Issues we’re having:
Orion’s Summer 2023 issue, “The Deep Dark Burning Woods: Fairy Tales for the Climate Crisis”
Meanjin Quarterly’s Winter 2023 issue [Better late than never. —Chris], “First Nations First”
Local:
The National Philharmonic ends their season on Sunday with Carmina Burana [Like from movies. —Chris] and Hailstork’s Symphony No. 5.

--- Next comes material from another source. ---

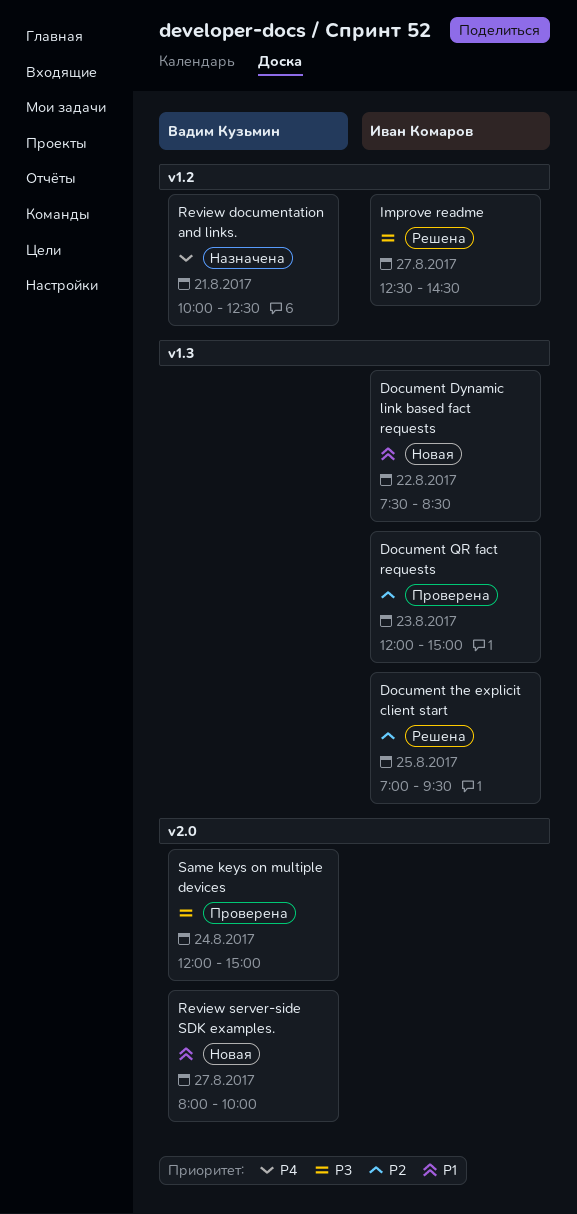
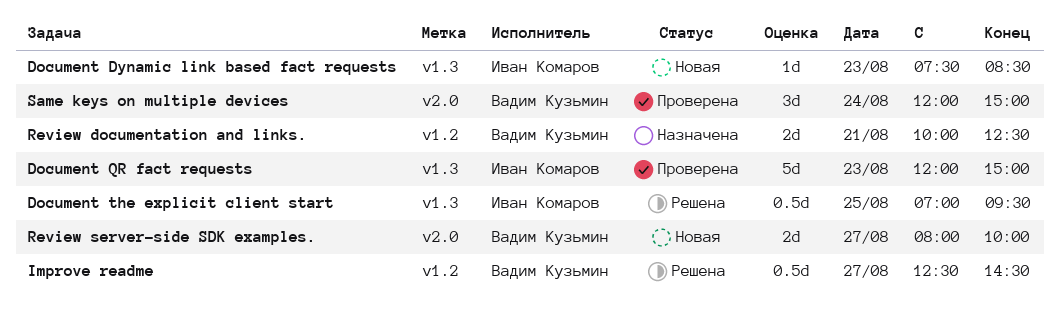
Document Dynamic link based fact requests, day: Aug 22 -> Aug 23
Improve readme, owner: Иван Комаров -> Вадим Кузьмин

This weekend: National Symphony Orchestra presents Beethoven & American Masters.
Upcoming book:
June 1 | Subterranean Press
The Dead Man and Other Horror Stories
by Gene Wolfe, illustrated by Tom Kidd
From the publisher: Although best known for his world-building Book of the New Sun science-fantasy saga, Gene Wolfe wrote brilliant fiction that resisted encapsulation within rigid genre categories. This volume collects twenty-eight tales spanning nearly a half century—six of them never before collected—and gathered from venues as varied as men’s magazines, periodicals devoted to short works of fantasy and science fiction, and tribute anthologies to the works of authors as wildly opposed in their literary visions as Dante and H. P. Lovecraft. Although selected for their overtones of “horror,” they frequently defy the conventions that contemporary category label conjures. Wolfe’s tales of horror, like all of his fiction, are stories in which readers—however uneasily—recognize, and relate to, much of themselves.